▶ Assignment: In the listing below, locate the lines that hold "товара" and copy them.

▶ Data to use:
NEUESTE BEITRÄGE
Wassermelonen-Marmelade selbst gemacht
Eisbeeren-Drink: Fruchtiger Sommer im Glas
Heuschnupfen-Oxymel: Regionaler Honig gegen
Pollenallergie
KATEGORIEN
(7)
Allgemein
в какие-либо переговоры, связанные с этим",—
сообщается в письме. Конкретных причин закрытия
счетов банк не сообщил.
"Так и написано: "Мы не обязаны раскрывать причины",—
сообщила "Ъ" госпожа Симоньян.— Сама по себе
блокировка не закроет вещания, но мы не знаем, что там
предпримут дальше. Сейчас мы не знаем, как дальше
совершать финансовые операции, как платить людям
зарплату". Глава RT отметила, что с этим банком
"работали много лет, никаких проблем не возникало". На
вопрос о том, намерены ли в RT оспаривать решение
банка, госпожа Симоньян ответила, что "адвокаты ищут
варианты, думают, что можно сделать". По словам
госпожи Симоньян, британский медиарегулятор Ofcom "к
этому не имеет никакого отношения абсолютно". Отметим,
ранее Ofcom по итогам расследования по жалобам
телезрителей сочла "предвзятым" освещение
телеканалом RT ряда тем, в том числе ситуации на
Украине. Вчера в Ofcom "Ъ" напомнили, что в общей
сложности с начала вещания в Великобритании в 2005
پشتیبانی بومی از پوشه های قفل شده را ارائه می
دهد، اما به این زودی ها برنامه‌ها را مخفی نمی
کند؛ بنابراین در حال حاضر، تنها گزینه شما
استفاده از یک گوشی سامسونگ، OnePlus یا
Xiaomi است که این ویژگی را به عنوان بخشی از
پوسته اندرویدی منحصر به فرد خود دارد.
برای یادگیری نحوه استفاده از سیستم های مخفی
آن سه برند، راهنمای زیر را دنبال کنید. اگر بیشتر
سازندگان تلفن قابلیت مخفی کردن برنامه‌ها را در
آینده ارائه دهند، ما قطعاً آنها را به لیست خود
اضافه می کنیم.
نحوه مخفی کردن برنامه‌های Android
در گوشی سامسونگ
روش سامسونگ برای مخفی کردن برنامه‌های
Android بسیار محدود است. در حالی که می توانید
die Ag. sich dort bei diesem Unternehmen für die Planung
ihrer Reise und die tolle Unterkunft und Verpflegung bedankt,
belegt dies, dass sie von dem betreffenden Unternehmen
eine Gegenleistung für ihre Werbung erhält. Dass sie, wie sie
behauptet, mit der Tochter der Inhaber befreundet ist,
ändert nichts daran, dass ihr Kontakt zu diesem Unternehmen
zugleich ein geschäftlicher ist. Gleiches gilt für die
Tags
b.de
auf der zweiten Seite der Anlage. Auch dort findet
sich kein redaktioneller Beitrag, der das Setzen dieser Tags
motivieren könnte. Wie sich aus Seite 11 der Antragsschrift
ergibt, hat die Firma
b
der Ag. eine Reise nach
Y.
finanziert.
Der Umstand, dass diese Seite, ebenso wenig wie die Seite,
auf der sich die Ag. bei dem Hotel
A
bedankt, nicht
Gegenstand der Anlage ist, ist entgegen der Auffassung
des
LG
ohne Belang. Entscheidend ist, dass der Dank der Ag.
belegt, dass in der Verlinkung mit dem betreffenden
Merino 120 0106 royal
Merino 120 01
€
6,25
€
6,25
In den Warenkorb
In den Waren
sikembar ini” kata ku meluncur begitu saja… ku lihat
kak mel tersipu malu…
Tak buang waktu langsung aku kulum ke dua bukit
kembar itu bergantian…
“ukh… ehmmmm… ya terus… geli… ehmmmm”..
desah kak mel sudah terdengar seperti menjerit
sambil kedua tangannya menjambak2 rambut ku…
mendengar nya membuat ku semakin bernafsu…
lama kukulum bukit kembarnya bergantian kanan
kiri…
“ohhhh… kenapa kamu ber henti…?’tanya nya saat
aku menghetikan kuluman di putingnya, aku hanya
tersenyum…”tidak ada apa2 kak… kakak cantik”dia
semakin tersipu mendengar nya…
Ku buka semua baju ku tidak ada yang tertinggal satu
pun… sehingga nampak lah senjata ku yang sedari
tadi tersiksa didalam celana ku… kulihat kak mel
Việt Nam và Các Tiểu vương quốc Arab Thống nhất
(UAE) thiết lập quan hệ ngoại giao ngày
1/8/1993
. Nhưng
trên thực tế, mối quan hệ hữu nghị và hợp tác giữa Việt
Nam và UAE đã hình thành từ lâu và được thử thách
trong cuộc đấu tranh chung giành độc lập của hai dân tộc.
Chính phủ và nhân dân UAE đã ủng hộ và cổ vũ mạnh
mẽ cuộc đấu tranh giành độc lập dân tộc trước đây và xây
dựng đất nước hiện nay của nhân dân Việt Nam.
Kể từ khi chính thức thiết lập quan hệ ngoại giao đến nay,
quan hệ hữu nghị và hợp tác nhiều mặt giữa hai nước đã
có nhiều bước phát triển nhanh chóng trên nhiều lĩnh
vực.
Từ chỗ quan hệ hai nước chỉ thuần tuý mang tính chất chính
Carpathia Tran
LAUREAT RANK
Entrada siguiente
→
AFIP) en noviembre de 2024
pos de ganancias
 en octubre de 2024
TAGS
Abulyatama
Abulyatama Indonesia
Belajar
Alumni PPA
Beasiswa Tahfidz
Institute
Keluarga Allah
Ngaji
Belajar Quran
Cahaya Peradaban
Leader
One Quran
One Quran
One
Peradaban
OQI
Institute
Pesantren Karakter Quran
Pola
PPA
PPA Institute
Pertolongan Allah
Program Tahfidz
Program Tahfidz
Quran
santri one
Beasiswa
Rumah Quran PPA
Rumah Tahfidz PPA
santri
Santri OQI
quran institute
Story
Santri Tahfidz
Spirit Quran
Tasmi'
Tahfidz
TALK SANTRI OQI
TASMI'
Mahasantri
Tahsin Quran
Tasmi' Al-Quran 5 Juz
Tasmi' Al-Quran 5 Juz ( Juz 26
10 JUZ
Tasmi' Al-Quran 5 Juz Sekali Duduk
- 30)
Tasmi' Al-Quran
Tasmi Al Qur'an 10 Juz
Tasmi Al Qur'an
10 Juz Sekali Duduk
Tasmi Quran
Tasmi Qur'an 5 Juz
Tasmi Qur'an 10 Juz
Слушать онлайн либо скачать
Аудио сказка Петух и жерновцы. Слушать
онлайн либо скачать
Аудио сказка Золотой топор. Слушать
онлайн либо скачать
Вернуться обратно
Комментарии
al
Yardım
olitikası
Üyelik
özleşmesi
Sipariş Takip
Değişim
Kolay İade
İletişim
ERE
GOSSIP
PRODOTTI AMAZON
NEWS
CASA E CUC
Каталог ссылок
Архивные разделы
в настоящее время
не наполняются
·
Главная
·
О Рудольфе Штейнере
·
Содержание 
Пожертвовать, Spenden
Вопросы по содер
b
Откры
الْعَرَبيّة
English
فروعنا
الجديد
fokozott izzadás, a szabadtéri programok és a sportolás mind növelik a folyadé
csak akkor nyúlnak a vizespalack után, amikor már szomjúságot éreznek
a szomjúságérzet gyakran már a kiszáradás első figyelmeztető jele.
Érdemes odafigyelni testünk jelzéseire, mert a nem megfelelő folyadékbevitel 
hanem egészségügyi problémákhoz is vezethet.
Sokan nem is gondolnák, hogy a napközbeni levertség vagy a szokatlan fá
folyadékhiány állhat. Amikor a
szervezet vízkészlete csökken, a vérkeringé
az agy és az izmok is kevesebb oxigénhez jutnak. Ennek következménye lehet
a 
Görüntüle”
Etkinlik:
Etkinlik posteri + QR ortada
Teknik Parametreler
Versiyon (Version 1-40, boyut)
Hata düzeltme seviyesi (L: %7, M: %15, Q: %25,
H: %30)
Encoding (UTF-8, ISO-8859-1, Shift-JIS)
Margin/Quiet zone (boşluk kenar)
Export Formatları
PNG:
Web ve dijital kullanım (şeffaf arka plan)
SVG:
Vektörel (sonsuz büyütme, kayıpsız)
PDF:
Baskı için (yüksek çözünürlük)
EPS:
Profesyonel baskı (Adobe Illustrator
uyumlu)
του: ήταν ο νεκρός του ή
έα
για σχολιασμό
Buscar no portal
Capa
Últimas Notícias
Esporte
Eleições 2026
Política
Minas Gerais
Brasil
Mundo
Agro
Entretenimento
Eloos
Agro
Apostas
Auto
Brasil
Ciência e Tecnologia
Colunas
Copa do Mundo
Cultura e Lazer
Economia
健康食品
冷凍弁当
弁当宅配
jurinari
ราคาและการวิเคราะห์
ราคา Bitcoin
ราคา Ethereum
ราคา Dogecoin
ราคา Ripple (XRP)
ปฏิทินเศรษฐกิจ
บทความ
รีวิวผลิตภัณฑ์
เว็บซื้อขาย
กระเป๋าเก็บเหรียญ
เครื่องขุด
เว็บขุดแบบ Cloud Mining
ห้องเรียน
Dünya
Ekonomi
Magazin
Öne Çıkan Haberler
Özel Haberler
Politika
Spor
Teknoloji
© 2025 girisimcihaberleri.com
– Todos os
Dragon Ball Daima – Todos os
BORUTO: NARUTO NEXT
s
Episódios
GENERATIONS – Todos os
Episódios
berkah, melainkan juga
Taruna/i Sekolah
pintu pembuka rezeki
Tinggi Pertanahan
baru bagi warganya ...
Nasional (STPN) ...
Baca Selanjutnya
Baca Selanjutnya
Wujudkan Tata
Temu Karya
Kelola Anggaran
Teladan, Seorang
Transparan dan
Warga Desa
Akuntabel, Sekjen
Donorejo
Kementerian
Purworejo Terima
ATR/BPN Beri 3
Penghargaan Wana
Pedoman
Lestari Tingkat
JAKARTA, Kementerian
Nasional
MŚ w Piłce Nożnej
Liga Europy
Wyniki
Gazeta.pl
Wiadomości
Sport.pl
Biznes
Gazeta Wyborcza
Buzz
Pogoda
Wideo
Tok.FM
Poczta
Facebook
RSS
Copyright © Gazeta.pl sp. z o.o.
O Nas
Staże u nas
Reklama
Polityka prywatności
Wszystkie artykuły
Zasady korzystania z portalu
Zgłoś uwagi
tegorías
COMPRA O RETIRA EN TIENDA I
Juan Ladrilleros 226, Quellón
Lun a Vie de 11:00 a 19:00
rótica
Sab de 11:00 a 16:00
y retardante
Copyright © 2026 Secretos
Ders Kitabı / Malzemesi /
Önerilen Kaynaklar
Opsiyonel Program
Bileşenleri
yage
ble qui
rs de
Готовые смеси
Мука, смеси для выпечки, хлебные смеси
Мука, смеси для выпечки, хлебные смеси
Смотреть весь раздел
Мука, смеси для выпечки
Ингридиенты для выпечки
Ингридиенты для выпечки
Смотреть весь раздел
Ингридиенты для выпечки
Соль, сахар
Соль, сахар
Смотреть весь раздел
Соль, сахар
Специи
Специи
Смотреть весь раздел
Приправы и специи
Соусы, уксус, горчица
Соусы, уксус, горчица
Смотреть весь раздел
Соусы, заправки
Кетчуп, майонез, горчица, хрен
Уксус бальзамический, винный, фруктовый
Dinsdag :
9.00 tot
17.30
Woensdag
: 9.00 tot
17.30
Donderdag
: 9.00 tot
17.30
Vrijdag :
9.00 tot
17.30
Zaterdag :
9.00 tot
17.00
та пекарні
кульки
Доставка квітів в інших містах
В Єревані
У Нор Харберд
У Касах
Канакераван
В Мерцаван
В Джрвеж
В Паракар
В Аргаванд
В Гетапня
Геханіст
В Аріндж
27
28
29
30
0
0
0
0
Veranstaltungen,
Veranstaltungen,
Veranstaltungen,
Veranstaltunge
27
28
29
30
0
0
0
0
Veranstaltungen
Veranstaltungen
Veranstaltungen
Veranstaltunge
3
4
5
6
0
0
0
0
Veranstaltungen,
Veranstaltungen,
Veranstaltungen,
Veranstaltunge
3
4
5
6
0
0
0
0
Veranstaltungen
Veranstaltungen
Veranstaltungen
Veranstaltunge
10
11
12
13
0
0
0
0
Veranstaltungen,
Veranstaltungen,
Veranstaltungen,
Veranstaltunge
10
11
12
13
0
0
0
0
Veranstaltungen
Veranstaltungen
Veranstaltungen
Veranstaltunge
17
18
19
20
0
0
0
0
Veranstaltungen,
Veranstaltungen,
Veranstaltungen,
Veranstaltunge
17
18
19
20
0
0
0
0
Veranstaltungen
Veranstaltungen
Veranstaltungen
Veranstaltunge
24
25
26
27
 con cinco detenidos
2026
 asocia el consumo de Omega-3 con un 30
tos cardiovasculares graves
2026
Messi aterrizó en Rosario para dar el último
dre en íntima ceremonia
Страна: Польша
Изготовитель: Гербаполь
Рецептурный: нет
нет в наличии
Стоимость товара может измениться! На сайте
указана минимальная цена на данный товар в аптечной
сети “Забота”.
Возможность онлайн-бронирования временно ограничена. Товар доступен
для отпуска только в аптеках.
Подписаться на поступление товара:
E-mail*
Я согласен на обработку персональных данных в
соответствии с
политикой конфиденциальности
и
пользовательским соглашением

▶ Written solution:
Стоимость товара может измениться! На сайте
Подписаться на поступление товара:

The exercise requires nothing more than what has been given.